The handset is equipped with a standard 3.5mm headphone jack, so you can easily swap out the supplied stereo headset for your own headphones. Audio playback sounds top-notch from both the music player and the video player. As well as being compatible with the usual mobile-video formats, the handset supports both the DivX and Xvid formats. Video can also be fed to a TV if you buy the optional TV output lead.

Classy camera
The camera is a cut above those found on the likes of the iPhone. It's got a 5-megapixel resolution, autofocus and an LED flash. Shots taken in good light look pretty impressive by smart-phone standards, and there's a very cool panoramic mode in which the phone tells you where to point the lens for each shot in the panorama before automatically stitching the pictures together. The camera can also shoot video (30 frames per second at VGA resolution), and there's a neat little video editor on-board that you can use to knock your clips into shape. The LED flash isn't really strong enough to overcome the camera's poor low-light performance, though, so night shots tend to suffer pretty badly from digital noise.

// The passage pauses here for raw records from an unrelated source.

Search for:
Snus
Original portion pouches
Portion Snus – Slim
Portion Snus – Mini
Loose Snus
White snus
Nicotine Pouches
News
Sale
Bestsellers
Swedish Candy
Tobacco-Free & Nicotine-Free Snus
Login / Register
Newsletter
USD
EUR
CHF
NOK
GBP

Call quality was excellent during our test period and battery life was pretty much par for the course with a smart phone of this ilk, with the handset offering 6 hours of talk time. This means you can expect to have to charge it after about a day and a half's worth of normal usage.

Conclusion
Using the LG Chocolate BL40 is like watching your favourite football team play beautifully, but then lose the match by hitting too many shots wide. Despite packing a stunning widescreen display and an abundance of features into a gloriously slim and sexy frame, LG has dropped the ball when it comes to the user interface. The S-Class menu system is annoying and unresponsive at times, and generally feels over-engineered and too complicated. Consequently, despite offering way more features than the iPhone or HTC Hero, this handset just isn't as satisfying to use as either of those two models.